In a blow to data nerds everywhere, Google is shutting down its Correlate online analytical tool in December. Using history back to 2004, Correlate shows words and phrases whose volumes peak and trough at the same times as a given search term. For example:
- Google searches for “stock market” strongly correlate with “dow market” (0.91), “the dow” (0.89) and “market crashes” (0.89).
This is why we look at Google searches for “dow jones” to assess how market volatility may be affecting consumer confidence. Main Street doesn’t care about the S&P 500.
- Searches for “Apple” are highly correlated with queries for “is the iphone” (0.85), “sale iphone” (0.84) and “price iphone” (0.84).
As we discussed on Sunday night, Apple’s challenge now is to shift from being a smartphone company to a services business. In the minds of consumers, it is only the former just now.
- Searches for “buy a house” correlate well with “marry someone” (0.91), which speaks to one fundamental driver of household formation.
While Google is sunsetting Correlate due to what it says is “low usage”, stock market correlations remain front and center in investors’ minds. We’ve been running monthly asset class/sector correlation analyses since the Financial Crisis, and last month’s data was pretty surprising.
Three points that really stood out to us:
#1: While the S&P 500 is +4.0% over the last month, sector (Tech, Financials, Industrials, etc.) correlations averaged 0.87, which is notable because:
- That’s the highest reading since December – January, when the market swooned and recovered as the Fed pivoted on rate policy. When equity price volatility spikes, so do S&P sector correlations. And vice versa, of course.
- It is only the 3rd month since the 2016 US elections where sector correlations were over 0.85, and the first time where rates/market structure were not the chief cause.
- The chart below shows the October 2009 – present monthly history of average S&P 500 sector correlations, and the break after President Trump’s election stands out clearly. The only +0.85 readings since then were the volatility-product ETF meltdown/aftermath in Feb – April 2018 and the aforementioned year-end 2018 volatility.

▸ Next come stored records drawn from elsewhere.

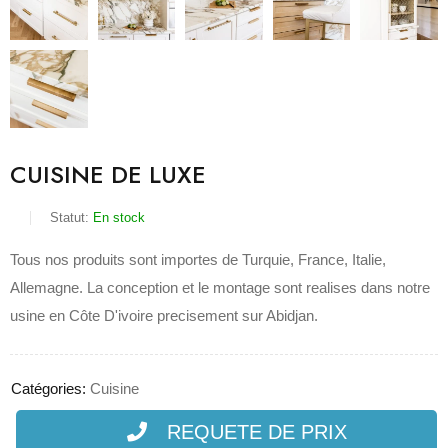
CUISINE DE LUXE
Statut:
En stock
Tous nos produits sont importes de Turquie, France, Italie,
Allemagne. La conception et le montage sont realises dans notre
usine en Côte D'ivoire precisement sur Abidjan.
Catégories:
Cuisine
REQUETE DE PRIX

Conclusion: Global recession fears, headlined by US-China trade war concerns, hit a tipping point last month with correlations tightening up almost as much as if the Fed was about to make a policy mistake or markets “broke”. Even if defensive groups showed lower-than-average correlations (Utilities 0.54, Real Estate 0.64), most groups are economically sensitive enough to see their correlations rise when economic uncertainty climbs.
#2: Correlations between US equities and international stocks have also been extremely high over the last 30 days:
- The price correlation between MSCI EAFE (non-US developed economies) and the S&P 500 was 0.94.
- The correlation between MSCI Emerging Markets and the S&P 500 was 0.91.
- To put some perspective around those numbers, EAFE stocks traded more like the S&P 500 than large cap US Financials (0.93 correlation) and Emerging market equities mirrored the S&P more than US Energy stocks (0.88 correlation).
Conclusion: geographic diversification did nothing to shelter portfolios from volatility, which makes sense given the prior point.
#3: The correlation between long-dated US Treasuries (+20 years) and stocks hit negative 0.66 over the last month, a remarkable reading:
- It is more pronounced than any month during the early 2018 volatility product storm (-0.39 to -0.54).
- This reading is also more negative (i.e. better diversification) than June 2019 (-0.57), when stocks retreated and bonds rallied.
Conclusion: bonds did a fantastic job of diversifying portfolios over the last month – one of the best 30-day periods on record, actually.
Final takeaway: the extremes here – very high equity sector correlations, strongly negative bond correlations – say that markets are dancing in between the proverbial raindrops of a possible trade-war related global recession. Good news, therefore, that US-China trade talks appear to be back on track. At the same time, August was a sign that investor confidence is wearing very thin indeed.